17- The method according to any one of claim 15 or 16 wherein step b) comprises incubating the isolated PBMCs or mononucleic cells with the peptide comprising the sequence GMFTNRSGSQ (SEQ ID No.12) and at least one further peptide comprising a sequence selected from GMFTDRSGSQ (SEQ ID No. 20), GMFTNRLGSQ (SEQ ID No. 21), GMFTNRFGSQ (SEQ ID No. 22), GMFTNRYGSQ (SEQ ID No. 23), or GMFTNRSGFQ (SEQ ID No. 24).

18- The method according to claim 17 wherein the peptide comprising the sequence GMFTNRSGSQ (SEQ ID No.12) consists of SEQ ID No. 12. 19- The method according to claim 17 or 18 wherein the peptide comprising a sequence selected from GMFTDRSGSQ (SEQ ID No. 20), GMFTNRLGSQ (SEQ ID No. 21), GMFTNRFGSQ (SEQ ID No. 22), GMFTNRYGSQ (SEQ ID No. 23), or GMFTNRSGFQ (SEQ ID No. 24) is a peptide consisting of SEQ ID No. 20, SEQ ID No. 21, SEQ ID No. 22, SEQ ID No. 23 or SEQ ID No. 24.

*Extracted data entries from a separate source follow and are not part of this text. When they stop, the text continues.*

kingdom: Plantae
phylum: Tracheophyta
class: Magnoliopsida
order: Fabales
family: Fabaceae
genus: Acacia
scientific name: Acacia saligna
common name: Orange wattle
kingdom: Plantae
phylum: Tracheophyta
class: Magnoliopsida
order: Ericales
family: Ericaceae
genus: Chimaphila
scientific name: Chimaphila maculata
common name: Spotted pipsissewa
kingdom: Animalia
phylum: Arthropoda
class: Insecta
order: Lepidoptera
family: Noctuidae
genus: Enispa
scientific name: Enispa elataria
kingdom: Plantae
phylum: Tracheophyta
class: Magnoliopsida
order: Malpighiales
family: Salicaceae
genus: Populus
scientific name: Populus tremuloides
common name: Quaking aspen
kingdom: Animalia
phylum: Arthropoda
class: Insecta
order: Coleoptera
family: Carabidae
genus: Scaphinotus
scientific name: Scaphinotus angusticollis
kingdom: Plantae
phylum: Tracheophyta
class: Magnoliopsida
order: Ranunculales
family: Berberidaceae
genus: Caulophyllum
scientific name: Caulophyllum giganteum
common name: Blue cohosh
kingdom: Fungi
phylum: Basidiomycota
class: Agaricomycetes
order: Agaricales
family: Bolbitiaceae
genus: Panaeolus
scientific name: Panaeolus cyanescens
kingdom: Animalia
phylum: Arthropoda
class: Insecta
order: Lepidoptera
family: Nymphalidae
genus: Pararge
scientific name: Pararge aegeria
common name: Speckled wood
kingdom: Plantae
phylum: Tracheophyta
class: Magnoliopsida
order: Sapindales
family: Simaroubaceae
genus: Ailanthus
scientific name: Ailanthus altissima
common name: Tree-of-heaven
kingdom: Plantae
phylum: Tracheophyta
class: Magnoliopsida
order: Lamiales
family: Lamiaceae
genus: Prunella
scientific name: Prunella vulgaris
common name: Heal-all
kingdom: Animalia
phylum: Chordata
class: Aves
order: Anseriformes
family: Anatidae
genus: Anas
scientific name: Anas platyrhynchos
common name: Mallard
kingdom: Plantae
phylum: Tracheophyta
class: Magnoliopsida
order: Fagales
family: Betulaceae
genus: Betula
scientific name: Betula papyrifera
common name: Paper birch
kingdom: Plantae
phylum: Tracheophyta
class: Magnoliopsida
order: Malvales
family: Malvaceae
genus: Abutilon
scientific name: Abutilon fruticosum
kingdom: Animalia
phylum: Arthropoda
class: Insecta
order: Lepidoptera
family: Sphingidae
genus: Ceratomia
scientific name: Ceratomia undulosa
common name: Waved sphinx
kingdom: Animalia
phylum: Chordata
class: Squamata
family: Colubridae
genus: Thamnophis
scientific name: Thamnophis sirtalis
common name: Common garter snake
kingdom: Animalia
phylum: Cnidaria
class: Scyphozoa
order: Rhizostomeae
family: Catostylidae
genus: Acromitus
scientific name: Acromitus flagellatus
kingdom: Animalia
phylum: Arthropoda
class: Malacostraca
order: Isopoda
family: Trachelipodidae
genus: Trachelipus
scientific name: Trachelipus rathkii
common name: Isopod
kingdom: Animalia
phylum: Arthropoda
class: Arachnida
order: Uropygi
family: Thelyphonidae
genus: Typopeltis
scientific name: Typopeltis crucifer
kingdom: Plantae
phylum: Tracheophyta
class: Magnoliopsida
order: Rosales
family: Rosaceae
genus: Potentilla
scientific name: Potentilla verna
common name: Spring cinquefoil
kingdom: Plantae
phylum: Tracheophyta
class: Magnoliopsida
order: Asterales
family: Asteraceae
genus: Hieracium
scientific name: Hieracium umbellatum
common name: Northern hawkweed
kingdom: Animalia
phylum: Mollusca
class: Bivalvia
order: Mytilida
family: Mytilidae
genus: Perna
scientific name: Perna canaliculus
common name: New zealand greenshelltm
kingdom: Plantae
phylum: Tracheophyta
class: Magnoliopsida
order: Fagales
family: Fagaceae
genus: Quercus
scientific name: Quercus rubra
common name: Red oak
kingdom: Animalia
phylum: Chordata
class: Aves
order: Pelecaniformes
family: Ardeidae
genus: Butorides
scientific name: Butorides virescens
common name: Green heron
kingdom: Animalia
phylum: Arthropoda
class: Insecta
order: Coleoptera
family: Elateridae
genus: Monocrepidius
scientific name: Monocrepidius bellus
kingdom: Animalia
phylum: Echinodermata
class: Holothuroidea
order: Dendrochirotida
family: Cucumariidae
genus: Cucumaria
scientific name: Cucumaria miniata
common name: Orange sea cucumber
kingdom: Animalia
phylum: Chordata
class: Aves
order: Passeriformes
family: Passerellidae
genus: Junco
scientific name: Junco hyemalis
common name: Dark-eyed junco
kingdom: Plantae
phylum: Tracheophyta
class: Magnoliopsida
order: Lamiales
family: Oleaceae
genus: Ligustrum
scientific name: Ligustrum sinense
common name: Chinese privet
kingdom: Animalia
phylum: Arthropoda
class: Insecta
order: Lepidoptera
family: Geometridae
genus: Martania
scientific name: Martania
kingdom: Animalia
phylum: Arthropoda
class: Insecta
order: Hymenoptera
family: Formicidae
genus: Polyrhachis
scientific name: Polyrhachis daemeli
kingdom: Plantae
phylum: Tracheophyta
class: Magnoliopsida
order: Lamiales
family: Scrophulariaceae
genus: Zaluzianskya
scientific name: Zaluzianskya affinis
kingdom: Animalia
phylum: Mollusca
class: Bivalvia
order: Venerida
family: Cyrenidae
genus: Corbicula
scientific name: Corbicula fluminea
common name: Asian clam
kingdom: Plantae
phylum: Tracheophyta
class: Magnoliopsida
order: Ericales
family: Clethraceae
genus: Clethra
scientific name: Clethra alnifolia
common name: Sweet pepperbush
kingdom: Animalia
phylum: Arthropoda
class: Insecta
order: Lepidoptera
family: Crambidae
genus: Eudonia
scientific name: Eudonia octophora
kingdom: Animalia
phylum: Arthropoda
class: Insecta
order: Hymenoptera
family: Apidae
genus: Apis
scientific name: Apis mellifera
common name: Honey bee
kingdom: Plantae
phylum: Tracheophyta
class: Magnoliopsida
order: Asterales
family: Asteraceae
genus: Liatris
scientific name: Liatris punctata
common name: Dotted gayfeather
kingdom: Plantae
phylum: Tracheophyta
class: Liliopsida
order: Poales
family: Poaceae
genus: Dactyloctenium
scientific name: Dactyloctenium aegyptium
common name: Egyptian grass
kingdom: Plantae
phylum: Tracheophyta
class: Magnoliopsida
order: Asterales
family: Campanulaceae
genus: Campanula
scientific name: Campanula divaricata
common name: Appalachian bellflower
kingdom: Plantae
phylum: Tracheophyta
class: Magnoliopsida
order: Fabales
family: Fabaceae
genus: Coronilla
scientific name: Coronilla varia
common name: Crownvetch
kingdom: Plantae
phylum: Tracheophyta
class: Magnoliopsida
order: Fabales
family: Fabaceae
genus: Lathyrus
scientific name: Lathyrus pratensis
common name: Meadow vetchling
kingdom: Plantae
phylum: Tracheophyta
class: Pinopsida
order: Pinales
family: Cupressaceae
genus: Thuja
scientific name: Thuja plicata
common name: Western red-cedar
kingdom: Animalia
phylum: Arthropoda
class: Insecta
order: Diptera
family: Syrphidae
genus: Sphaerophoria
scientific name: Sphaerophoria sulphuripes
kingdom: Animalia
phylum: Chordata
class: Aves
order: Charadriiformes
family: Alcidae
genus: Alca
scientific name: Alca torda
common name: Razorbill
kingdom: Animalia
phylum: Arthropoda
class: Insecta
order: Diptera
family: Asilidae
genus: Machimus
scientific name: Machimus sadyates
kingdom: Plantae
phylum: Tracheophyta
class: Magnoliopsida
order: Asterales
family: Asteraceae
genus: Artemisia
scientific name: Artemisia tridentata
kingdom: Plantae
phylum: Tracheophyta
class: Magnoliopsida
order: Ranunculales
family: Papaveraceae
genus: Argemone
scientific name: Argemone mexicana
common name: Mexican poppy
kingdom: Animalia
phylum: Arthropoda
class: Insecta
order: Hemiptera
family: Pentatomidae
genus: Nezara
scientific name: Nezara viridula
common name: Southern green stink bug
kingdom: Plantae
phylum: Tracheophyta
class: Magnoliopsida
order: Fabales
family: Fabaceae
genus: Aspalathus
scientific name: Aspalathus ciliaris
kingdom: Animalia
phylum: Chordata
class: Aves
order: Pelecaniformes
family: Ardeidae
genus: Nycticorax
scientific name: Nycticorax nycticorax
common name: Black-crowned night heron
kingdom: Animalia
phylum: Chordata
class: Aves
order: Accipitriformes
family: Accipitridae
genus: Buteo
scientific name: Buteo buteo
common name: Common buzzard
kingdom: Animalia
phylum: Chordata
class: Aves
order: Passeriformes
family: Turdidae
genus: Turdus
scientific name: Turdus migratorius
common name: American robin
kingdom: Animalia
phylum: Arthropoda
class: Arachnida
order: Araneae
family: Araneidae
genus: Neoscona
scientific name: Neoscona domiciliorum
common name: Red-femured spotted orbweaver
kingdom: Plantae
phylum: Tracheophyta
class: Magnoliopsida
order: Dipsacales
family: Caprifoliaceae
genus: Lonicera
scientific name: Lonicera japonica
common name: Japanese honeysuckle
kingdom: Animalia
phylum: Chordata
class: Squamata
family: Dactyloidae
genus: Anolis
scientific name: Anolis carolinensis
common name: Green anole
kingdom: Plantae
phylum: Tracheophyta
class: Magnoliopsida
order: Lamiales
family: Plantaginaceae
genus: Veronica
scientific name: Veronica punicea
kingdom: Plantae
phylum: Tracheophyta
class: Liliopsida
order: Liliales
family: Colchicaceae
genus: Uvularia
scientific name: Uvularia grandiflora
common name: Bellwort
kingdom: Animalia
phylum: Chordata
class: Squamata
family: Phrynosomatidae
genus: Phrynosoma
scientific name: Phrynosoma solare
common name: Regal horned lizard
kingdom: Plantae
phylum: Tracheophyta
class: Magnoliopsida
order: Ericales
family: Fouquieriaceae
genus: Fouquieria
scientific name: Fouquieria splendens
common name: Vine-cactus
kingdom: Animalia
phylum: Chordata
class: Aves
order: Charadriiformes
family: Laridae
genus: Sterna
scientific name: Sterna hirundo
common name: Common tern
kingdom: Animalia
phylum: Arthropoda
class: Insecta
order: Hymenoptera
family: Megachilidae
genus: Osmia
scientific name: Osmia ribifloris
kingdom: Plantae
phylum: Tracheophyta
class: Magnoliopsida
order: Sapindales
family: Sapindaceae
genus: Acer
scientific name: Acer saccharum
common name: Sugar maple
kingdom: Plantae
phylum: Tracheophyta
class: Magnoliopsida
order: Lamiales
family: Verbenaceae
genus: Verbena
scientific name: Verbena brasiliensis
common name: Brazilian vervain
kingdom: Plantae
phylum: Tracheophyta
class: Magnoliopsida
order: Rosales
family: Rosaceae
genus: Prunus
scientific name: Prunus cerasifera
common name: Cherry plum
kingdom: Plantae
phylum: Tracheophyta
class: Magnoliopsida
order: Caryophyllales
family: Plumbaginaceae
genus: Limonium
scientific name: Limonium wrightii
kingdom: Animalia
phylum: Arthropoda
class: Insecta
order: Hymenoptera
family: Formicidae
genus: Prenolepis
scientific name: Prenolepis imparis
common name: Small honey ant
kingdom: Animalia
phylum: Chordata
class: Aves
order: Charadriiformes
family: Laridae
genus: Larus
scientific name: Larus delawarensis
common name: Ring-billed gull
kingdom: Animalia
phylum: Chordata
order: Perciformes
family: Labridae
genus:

20- The method according to any one of claim 15 to 19 wherein the mononucleic cells are isolated from cerebrospinal fluid.

21- The method according to any one of claim 15 to 20 wherein the JCV T cell response is measured by means of an Elispot assay.

22- The method according to claim 21 wherein the Elispot assay is an interferon-gamma Elispot assay.